[I]t is said in Rom 4:5 and 5:6 that God justifies the ungodly. It is impossible, in this connection, to use stronger language. The opponents of imputed righteousness should not lodge their objection against Luther and Calvin but against Paul. (Reformed Dogmatics, 4:213)
Bavinck's whole discussion of imputation, if we replace the name Bellarmine with some modern ones, is strikingly relevant today. The same objections leveled today against imputation were given a century ago. Bellarmine argued that imputation is nonsensical because it does something only external to someone, and therefore the person is not in fact righteous, and not, therefore, to be called actually righteous if imputation is the controlling concept. See Bavinck deconstruct this false line of thinking on pages 212 to 214 of volume 4 of the Dogmatics.

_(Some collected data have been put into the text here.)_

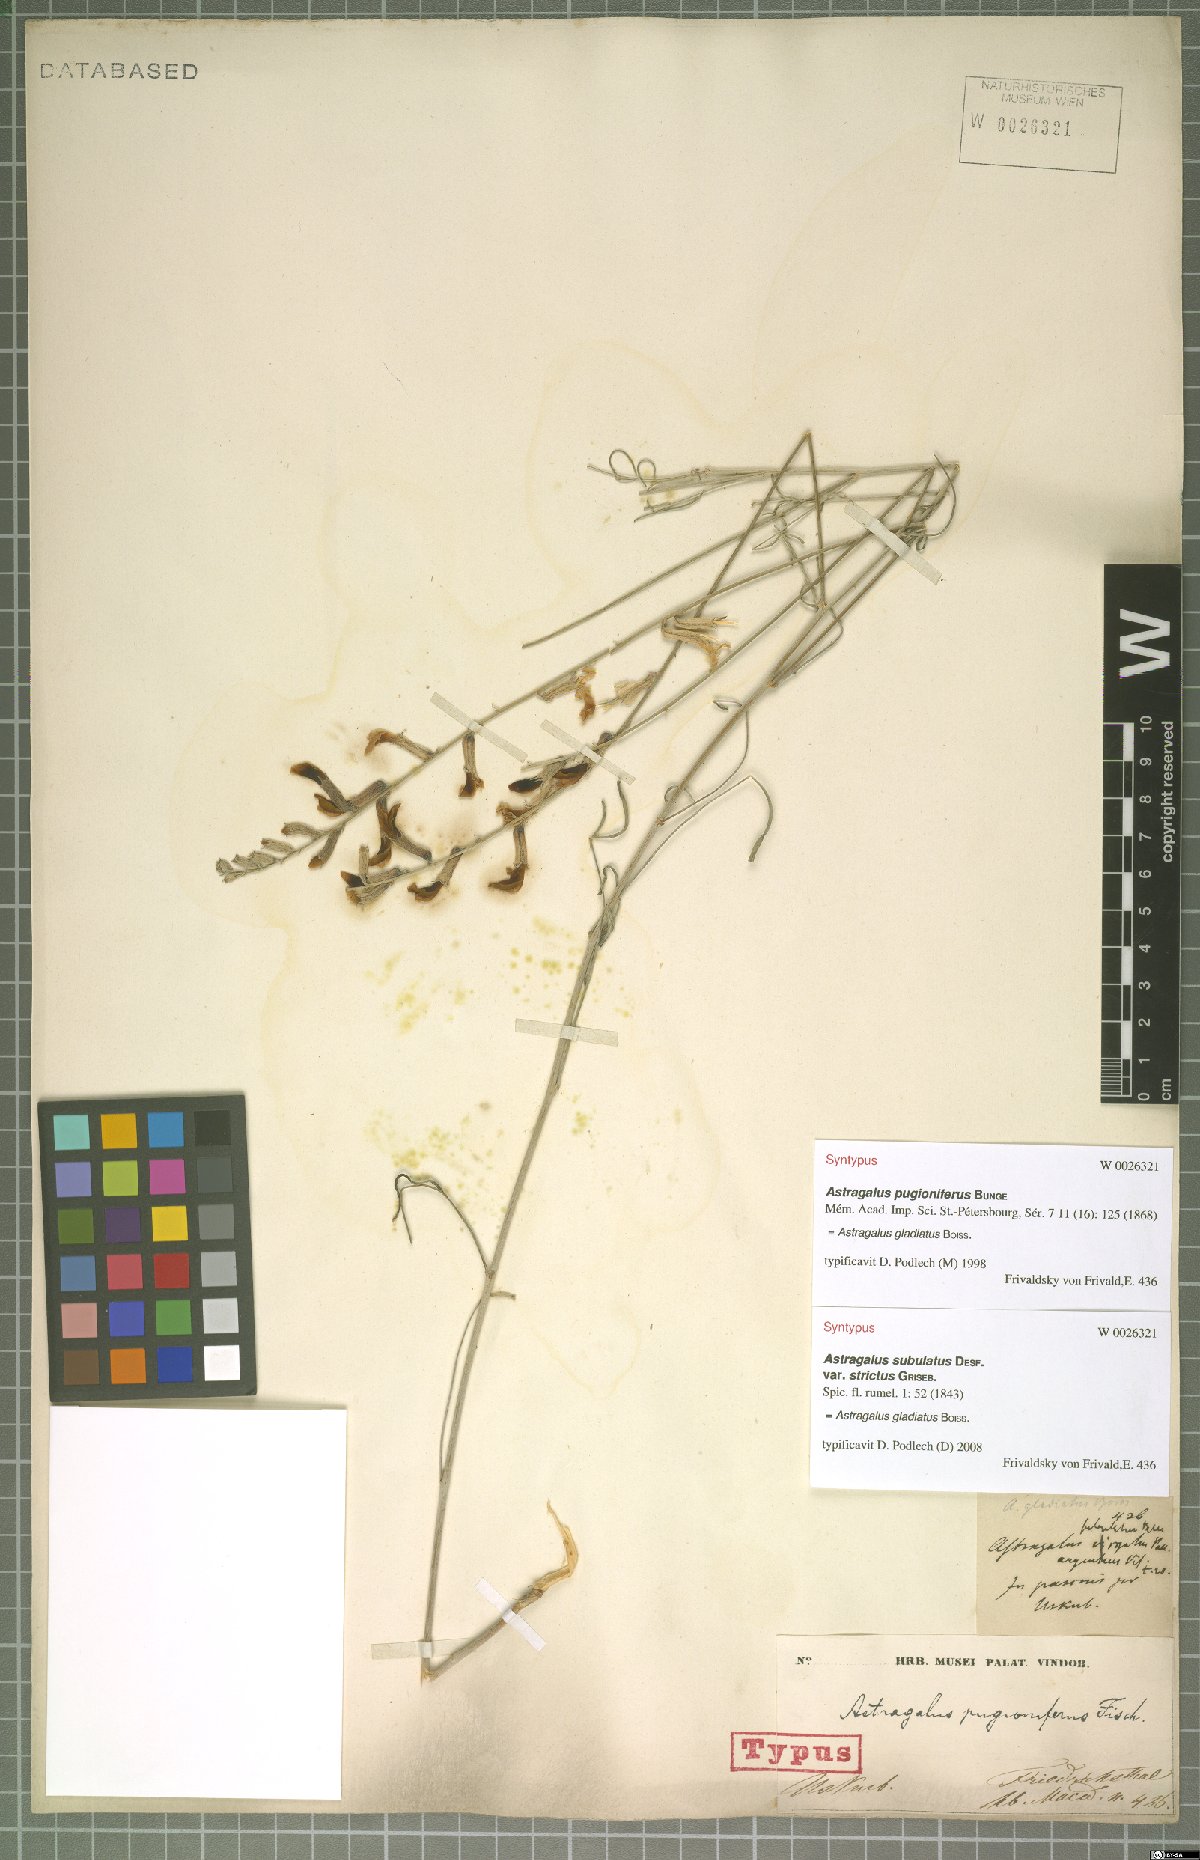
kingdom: Plantae
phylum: Tracheophyta
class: Magnoliopsida
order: Fabales
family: Fabaceae
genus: Astragalus
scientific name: Astragalus gladiatus
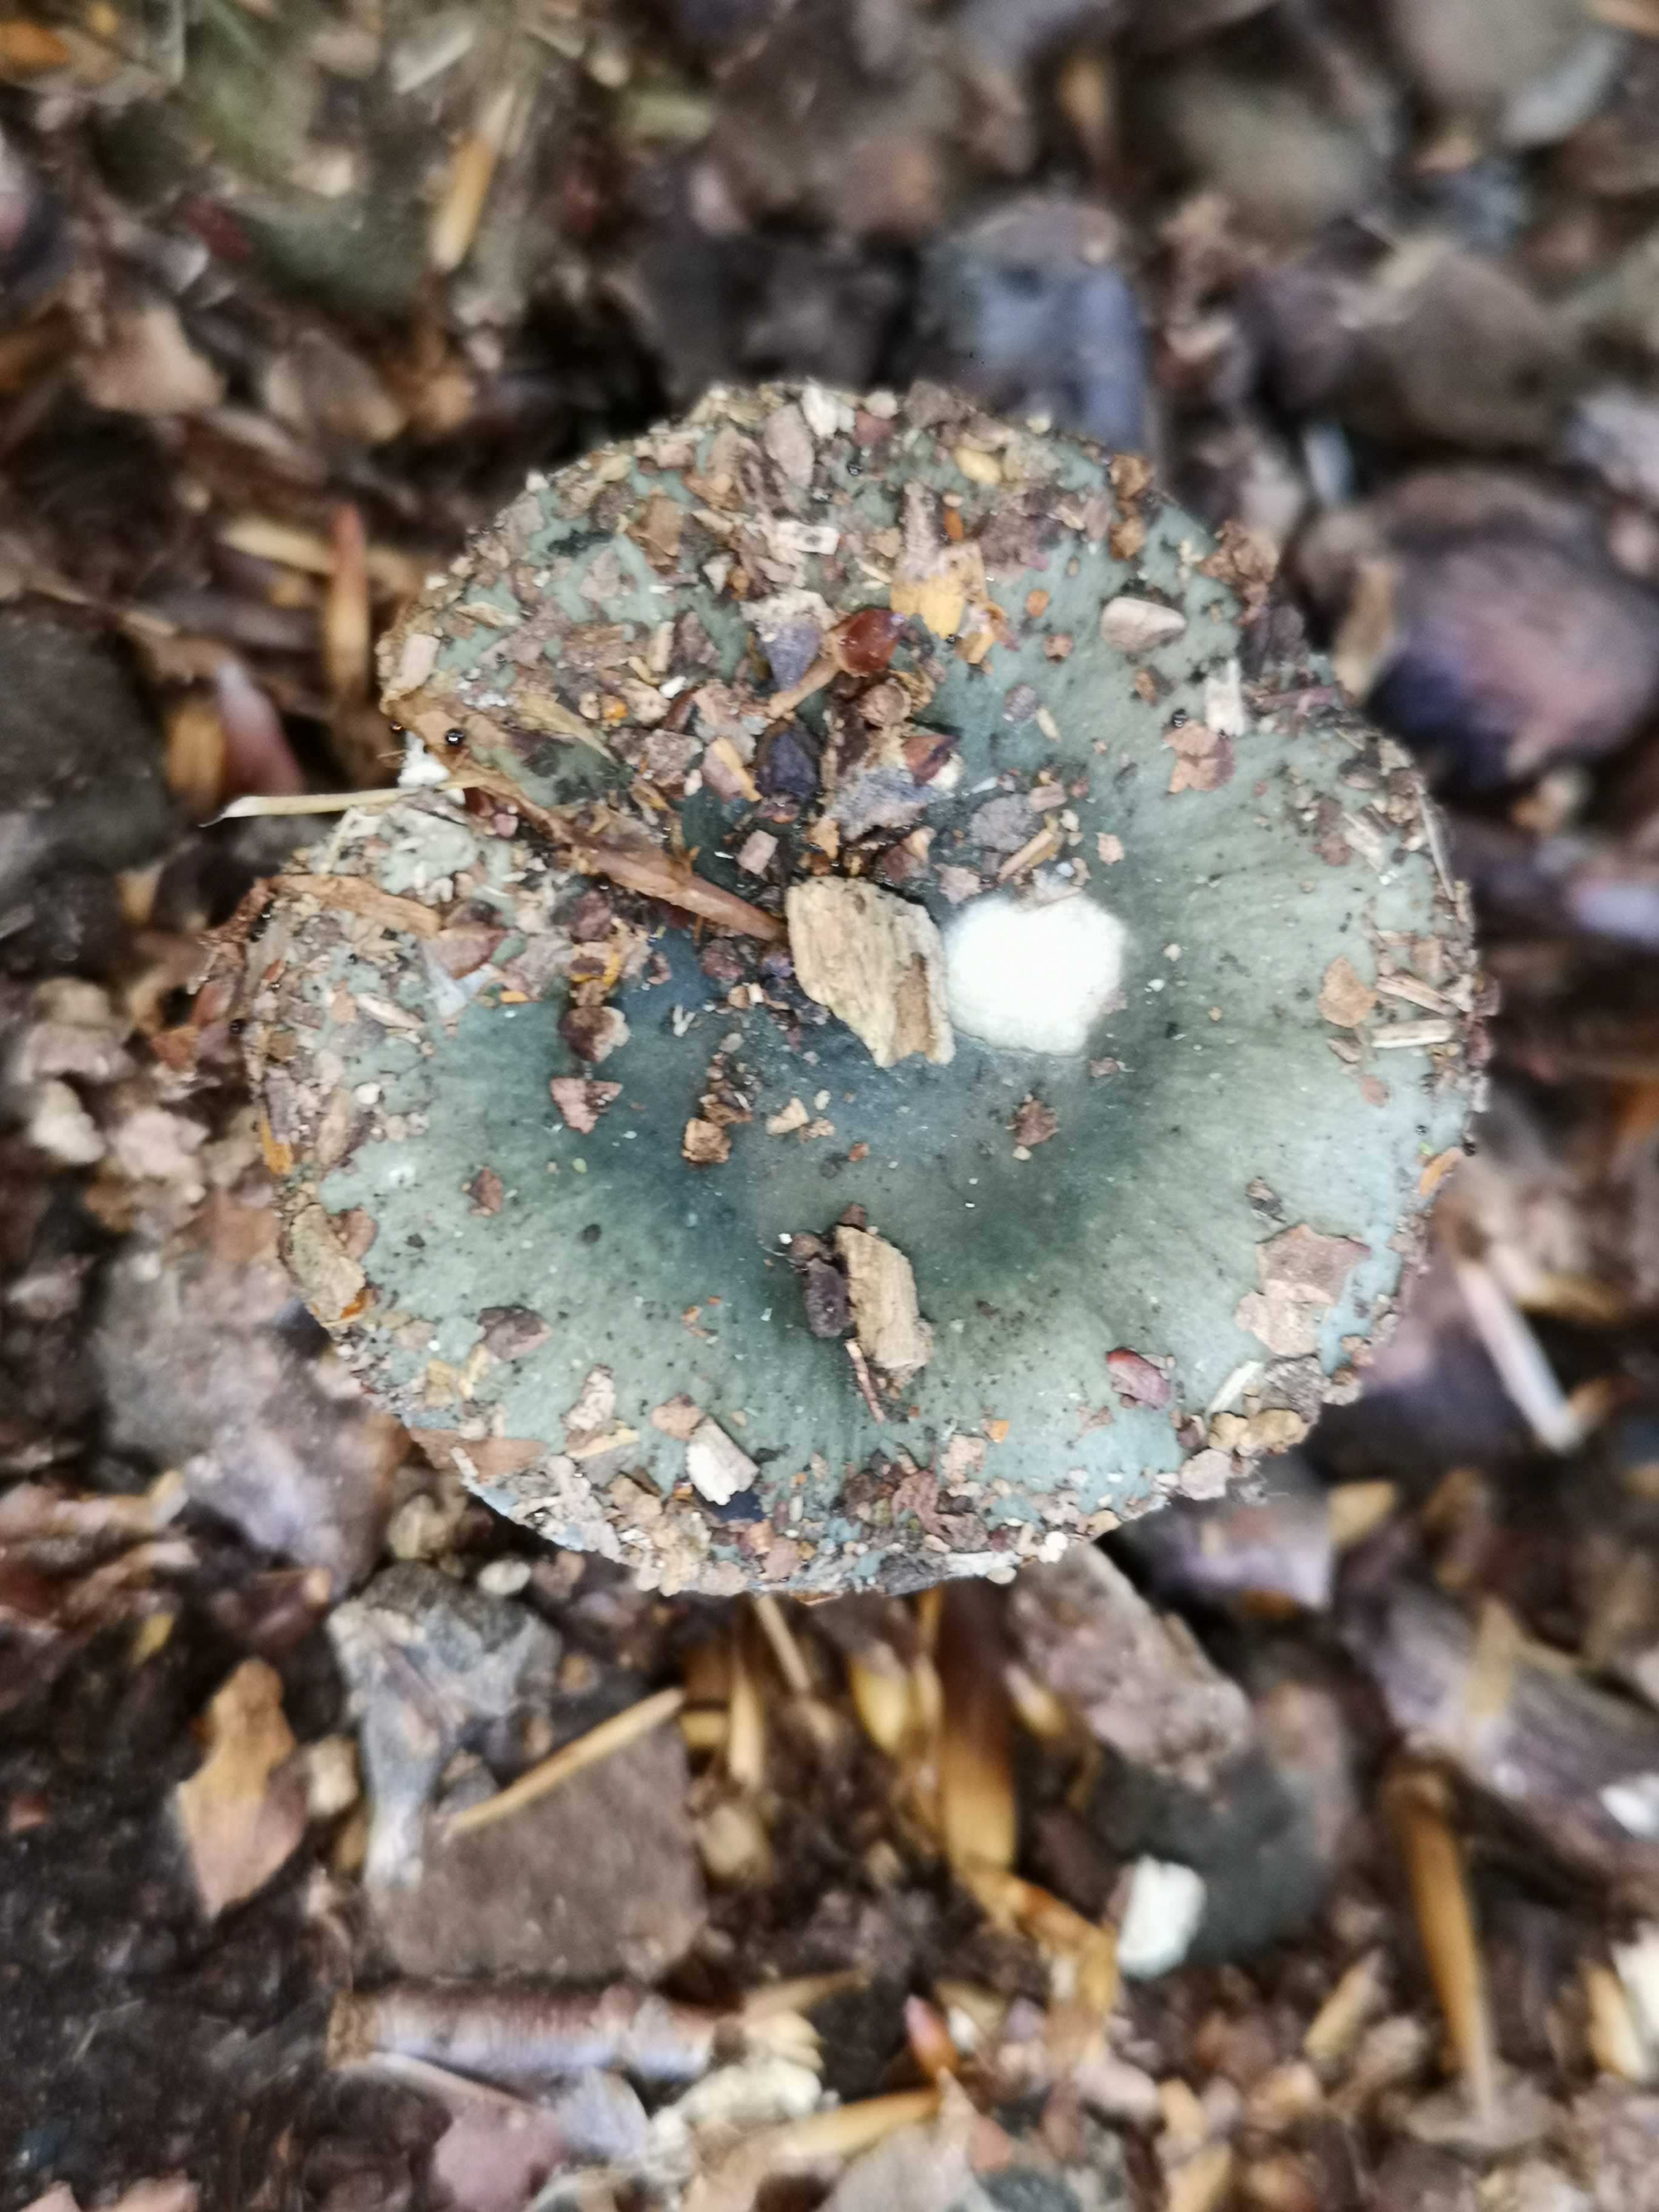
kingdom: Fungi
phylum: Basidiomycota
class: Agaricomycetes
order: Russulales
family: Russulaceae
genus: Russula
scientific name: Russula cyanoxantha
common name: broget skørhat
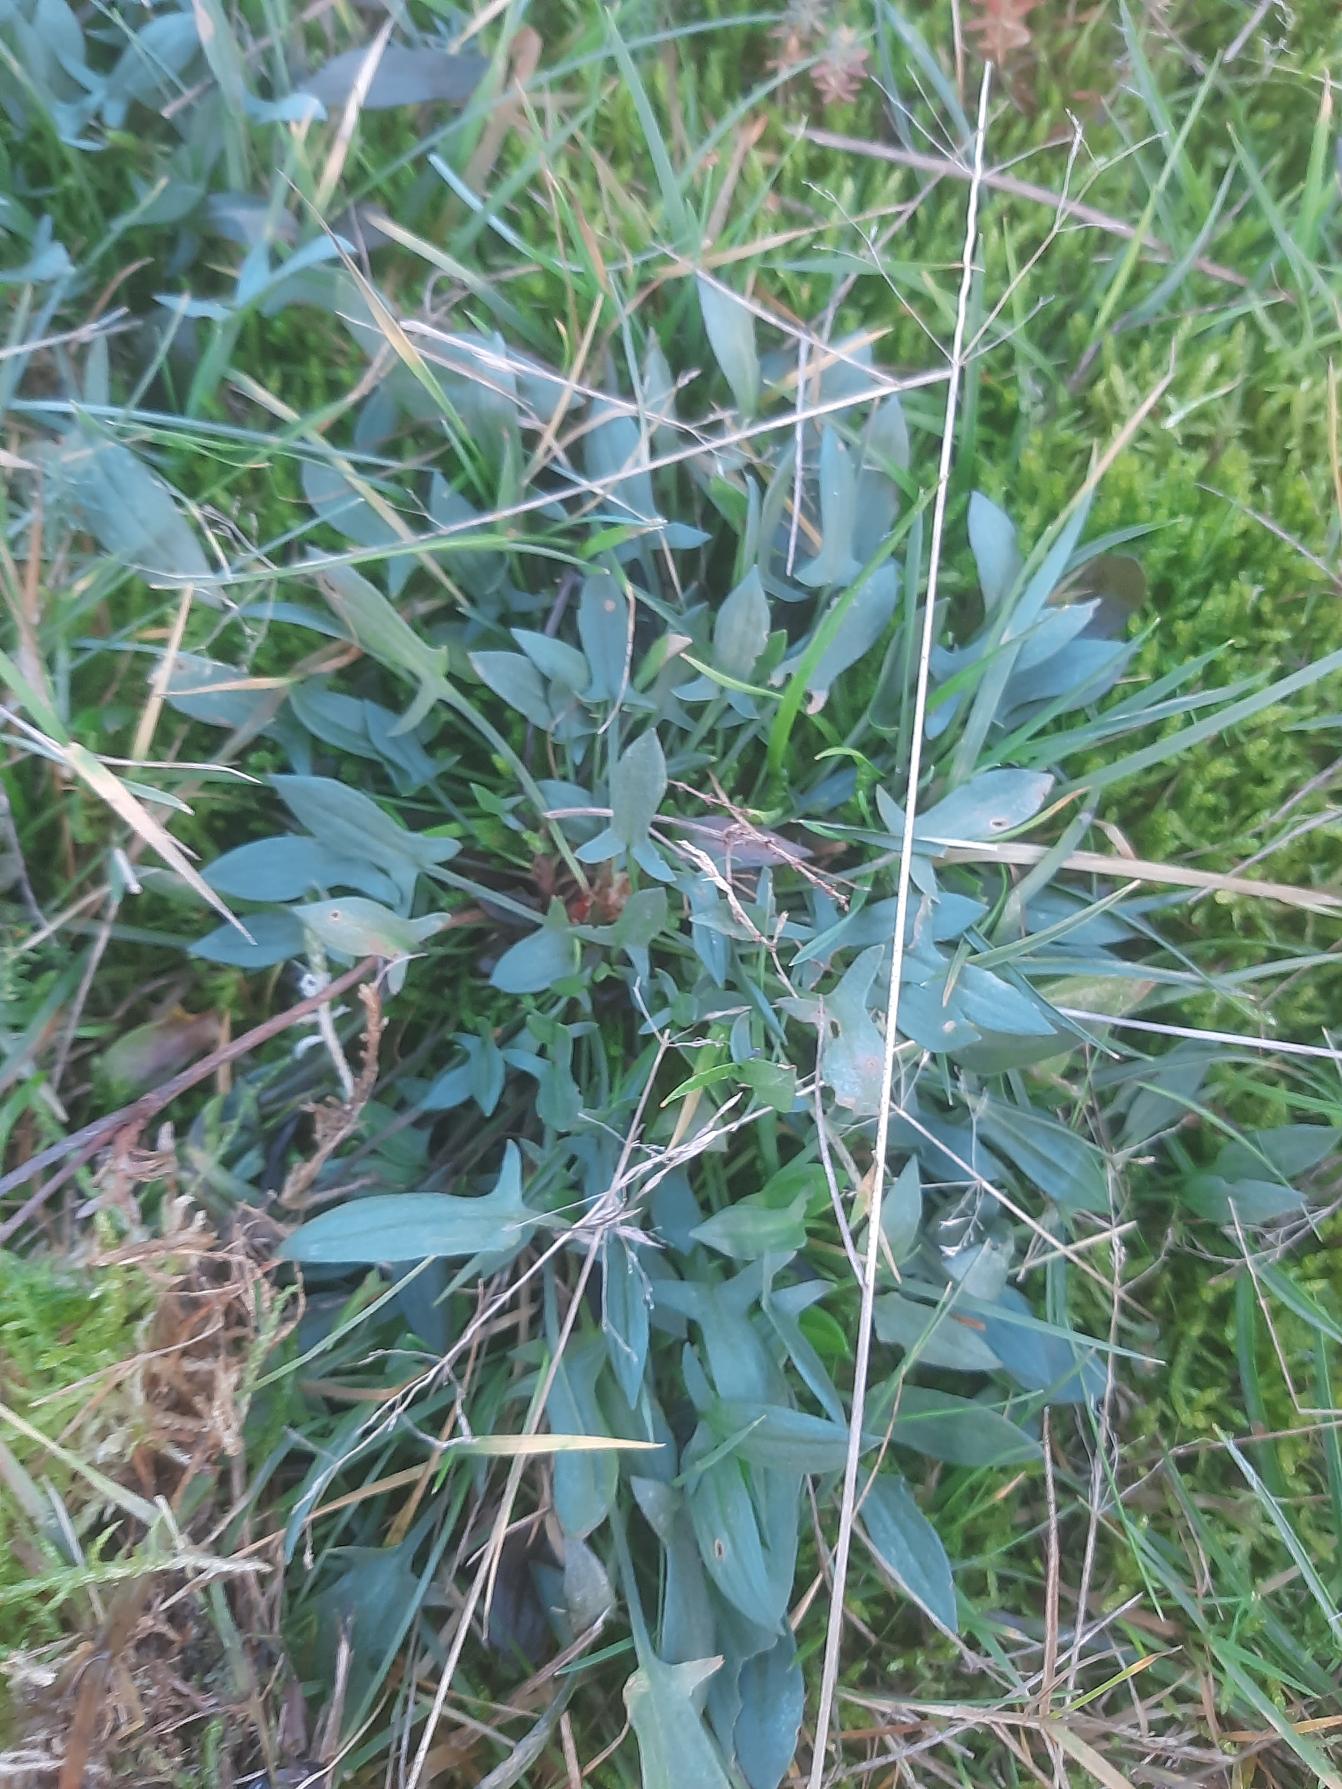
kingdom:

Here's the bottom line:
If God justifies the ungodly, that is not a fiction, a putative imputation, but a present and future reality. . . . For when God justifies the ungodly, he does it on the basis of a righteousness that he himself has effected in Christ. By Christ's sacrifice, against all hostile powers, he has acquired the right to acquit the ungodly. . . . And a justifying faith consists above all in an unshakable trust in that God of miracles with whom all things are possible.
Thank you Herman! I don't think you were nearly as grouchy as you look in all the pictures.